** Opening Exercise data block **
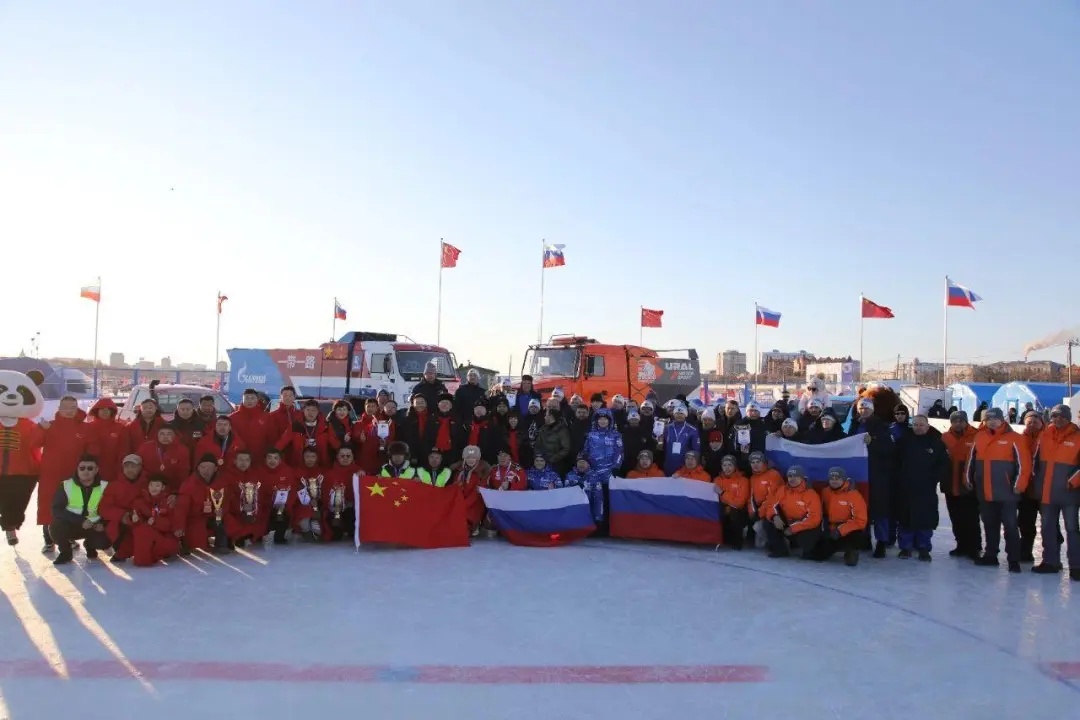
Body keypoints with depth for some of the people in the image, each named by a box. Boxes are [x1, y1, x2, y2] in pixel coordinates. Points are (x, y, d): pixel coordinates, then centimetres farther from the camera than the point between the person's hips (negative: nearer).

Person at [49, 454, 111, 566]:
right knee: (55, 528, -32)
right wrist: (80, 521, -25)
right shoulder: (66, 486, -9)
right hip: (71, 526, 0)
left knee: (104, 541, -27)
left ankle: (89, 545, 14)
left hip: (94, 527, 1)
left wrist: (103, 523, -21)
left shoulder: (105, 486, -7)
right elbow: (56, 510, -14)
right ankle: (65, 552, 2)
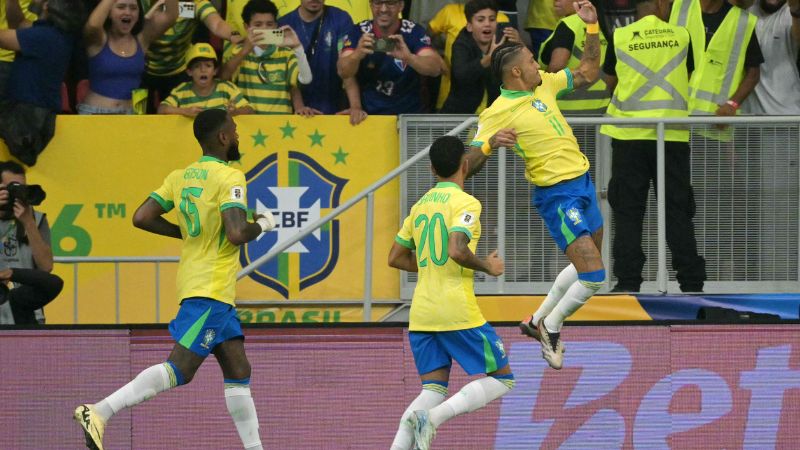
** Closing Exercise data block **
Task to complete: The output should consist of the records above, reproduced exactly, without pictures.

Solution for this problem:
Body keypoints with depth for some of the people in the image, each named by a box. Boxes are [x1, y1, x2, y2] in pixel coordinates. Points are (x, y, d): pixel coordinates, then centimetres farther from the camera than the point between the person's hips (negative: nearer).

Person at [49, 454, 111, 566]:
right knee: (55, 528, -32)
right wrist: (80, 521, -25)
right shoulder: (66, 486, -9)
right hip: (71, 526, 0)
left knee: (104, 541, -27)
left ankle: (89, 545, 14)
left hip: (94, 527, 1)
left wrist: (103, 523, -21)
left shoulder: (105, 486, -7)
right elbow: (56, 510, -14)
right ankle: (65, 552, 2)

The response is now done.